Le sentier des reines 2. La Vallée du diable

A près avoir traversé la France dans Le sentier des neiges, Florentin, le narrateur, Blanca, une vieille dame, la jolie Pauline et Arpin, un blessé de guerre, montent à bord d’un paquebot à destination de la Nouvelle-Calédonie. Dès leur arrivée, ils croisent James Jacques, un franco-australien, éleveur prospère qui demeure avec sa fille Marie. Le propriétaire terrien adopte le clan et l’aide à s’installer. Sur fond de tensions politiques dans un pays où règne une forme d’apartheid, les destins se lient et se délient. Tout est chaud : le climat, les tempéraments (l’esprit du bagnard n’est jamais bien loin), sans oublier les interactions entre les autochtones et les colons. Alors il ne faut pas s’étonner qu’éclatent les incendies.

Le scénario explore un univers méconnu, celui de la colonisation des terres australes par les Européens. Mais fondamentalement, en Afrique, en Amérique ou en Océanie, l’histoire se répète. Clivage, ségrégation plus ou moins officielle, mais aussi cohabitation tranquille et discrètes amours interraciales. En cela, les protagonistes constituent un microcosme au sein de ce monde. Au travers les aventures (et surtout les mésaventures) des membres des deux familles, s’affirme une organisation dans ce qu’elle a de meilleur et de pire. Bien que situé dans une région qui n’existe pas vraiment, le récit est pleinement ancré dans la réalité. En fin de volume, le commentaire d’Isabelle Merle, historienne au CNRS, propose d’ailleurs une intéressante mise en contexte qui confirme l’ancrage social et historique de la chronique.
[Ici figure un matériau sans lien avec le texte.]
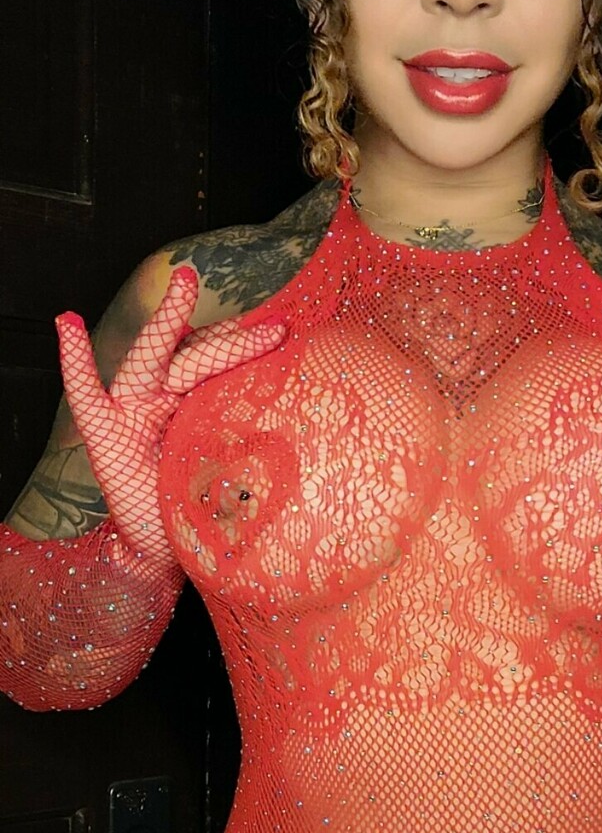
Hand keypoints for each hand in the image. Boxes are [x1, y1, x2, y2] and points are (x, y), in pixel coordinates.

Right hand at [55, 267, 287, 563]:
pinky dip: (76, 362)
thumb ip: (254, 443)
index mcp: (195, 400)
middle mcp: (164, 397)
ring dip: (167, 320)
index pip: (221, 362)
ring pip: (152, 360)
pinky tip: (68, 325)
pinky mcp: (104, 434)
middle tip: (273, 327)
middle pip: (196, 358)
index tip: (287, 333)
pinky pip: (86, 394)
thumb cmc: (202, 506)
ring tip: (185, 286)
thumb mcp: (237, 472)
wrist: (165, 547)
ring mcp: (132, 411)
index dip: (250, 346)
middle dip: (232, 339)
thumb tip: (301, 414)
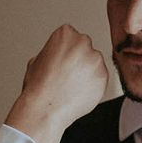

Le dessin est exceptionnel. Le trait, très mince, ressemble à un crayonné particulièrement élaboré, tellement qu’il vivrait facilement seul, mais les couleurs composent pratiquement un niveau de lecture supplémentaire. Chaque planche a une dominante ; sans qu’il s’agisse d’une contrainte absolue, les scènes de violence tendent à être teintées de rouge, les séquences extérieures de jaune ou de vert, les intérieurs, qui donnent lieu à des discussions sombres, s’habillent de bruns foncés et de gris. L’artiste est conscient de la force de ses illustrations et il n’hésite pas à les laisser s’exprimer. À plusieurs reprises, des pages complètes sont présentées sans aucun dialogue, invitant ainsi le bédéphile à prendre le temps de décrypter les images. Les paysages sont magnifiques, tant les forêts luxuriantes que les déserts. Idem pour les moments d’agressivité présentés avec retenue, presque avec grâce. Le pinailleur pourrait reprocher le manque d’expressivité de certains visages, mais il n’aura vraiment rien d’autre à redire sur cet album.

Anthony Pastor se rend aux antipodes pour sonder les âmes des femmes, des hommes, des Occidentaux, des Aborigènes, des lâches et des purs. L’exercice est réussi avec brio.